I guess, I'm trying to get at -- and I now recall [indiscernible] processes had production challenges to one of their operations. If you're seeing stronger SOP demand in North America or if you've been able to take share of some production problems by some offshore competitors?

Francis J. Malecha

Management

I would say, it's probably some of both currently.

Operator

Operator

[Operator Instructions] We will now hear from Edward Yang from Oppenheimer. Edward H. Yang - Oppenheimer & Co. Inc., Research Division: Fran, maybe just levering further on the SOP pricing, the price spread that you're getting for you specialty fertilizer versus commodity KCl, that continues to widen. And I guess, looking at it from a longer-term perspective, 1 year from now, 2 years from now, what do you think will be the driver of SOP prices?
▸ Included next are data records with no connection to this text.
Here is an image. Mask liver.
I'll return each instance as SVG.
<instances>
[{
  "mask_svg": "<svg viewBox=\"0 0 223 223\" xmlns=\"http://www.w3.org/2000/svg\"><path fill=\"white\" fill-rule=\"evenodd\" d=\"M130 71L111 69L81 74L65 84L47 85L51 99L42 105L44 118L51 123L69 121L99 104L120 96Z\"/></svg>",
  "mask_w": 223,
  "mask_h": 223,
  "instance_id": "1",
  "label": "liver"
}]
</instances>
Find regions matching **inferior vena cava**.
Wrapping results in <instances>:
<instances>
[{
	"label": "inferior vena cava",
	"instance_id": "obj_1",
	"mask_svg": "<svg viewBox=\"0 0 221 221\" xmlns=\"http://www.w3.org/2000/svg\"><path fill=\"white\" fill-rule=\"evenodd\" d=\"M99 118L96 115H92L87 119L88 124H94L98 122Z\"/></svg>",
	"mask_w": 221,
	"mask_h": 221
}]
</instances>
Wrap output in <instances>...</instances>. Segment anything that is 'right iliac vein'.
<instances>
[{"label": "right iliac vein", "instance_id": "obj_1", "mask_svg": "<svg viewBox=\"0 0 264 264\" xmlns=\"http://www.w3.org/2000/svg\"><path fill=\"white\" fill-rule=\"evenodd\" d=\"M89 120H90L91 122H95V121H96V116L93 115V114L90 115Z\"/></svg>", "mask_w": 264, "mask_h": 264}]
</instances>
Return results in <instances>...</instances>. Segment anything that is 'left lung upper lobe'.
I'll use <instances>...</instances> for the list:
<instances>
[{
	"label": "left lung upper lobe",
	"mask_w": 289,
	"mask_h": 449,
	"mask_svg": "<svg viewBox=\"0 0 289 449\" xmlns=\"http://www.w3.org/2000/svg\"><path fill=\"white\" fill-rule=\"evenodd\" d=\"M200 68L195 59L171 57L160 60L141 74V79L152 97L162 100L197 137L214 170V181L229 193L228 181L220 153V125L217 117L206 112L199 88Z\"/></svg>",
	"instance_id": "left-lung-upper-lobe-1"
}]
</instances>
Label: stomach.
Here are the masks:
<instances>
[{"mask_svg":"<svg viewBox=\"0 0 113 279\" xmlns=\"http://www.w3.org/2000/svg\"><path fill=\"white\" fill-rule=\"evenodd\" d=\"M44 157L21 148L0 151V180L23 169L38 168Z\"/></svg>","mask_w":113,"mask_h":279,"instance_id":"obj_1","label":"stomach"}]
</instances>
Do you think that it will recouple back to MOP in that spread that you normally get?

Francis J. Malecha

Management

I think it's, longer-term, more really a function of the economics of the crops that we're supplying. The customers' economics on those crops and the additional value that if they're able to capture that SOP is bringing to the table. So sure, I mean, there's always going to be some substitutability. And I think, on the production side, some capacity for producers to -- offshore producers to produce a bit more SOP than MOP and compare those economics. But in North America, we're really the only [ph]producer here. So I think it's going to be more a function of, what I would call, a basket of the economics of the crops; a basket of crops that we're serving, more so than kind of the absolute spread to MOP. Edward H. Yang - Oppenheimer & Co. Inc., Research Division: And on the supply side, are there any sort of arbitrage opportunities near to intermediate term in terms of whether producers that can take advantage of this -- the margin in that business? I mean, why aren't more producers, I guess, upgrading KCl, or what are some of the practical constraints there?

Rodney L. Underdown

Management

Well, I think it's difficult to do that effectively. I think our process is the most effective, certainly in this part of the world, to do that. And so we're trying to do as much of that as we can to meet that demand. And I know the Mannheim process, that's probably the most prevalent out there, is quite -- it comes at quite a higher cost than our production process. So I suspect there is some shift going on, as well as we probably exited even some lower net back North American markets that -- and that moved to higher net back markets more in the West where our plant's located that may have created some opportunity in the East -- Eastern side of the U.S. for imports. But other than that, I don't think it's that easy to make this stuff. And I think even some of the projects that are out there that have been talked about in various stages of trying to bring it to the market, they come with unproven technology. And so I guess we feel like we have the -- even though, we've talked about some challenges with our yields, the lowest cost proven technology at the Great Salt Lake.

Operator

Operator

And that concludes our Q&A session. I will turn the call back over to Ms. Peggy Landon.

Peggy Landon

Management

Thank you, Jennifer. And thanks to everyone for joining us today. We'd also like to invite you to listen to our live webcast on June, 4, when we will be providing the more in-depth review of our strategy at our Investor Day. You'll find details about this event on our website in a couple of weeks. Again, thanks for your time today and have a great day.

Operator

Operator

And that concludes today's call. Thank you for your participation.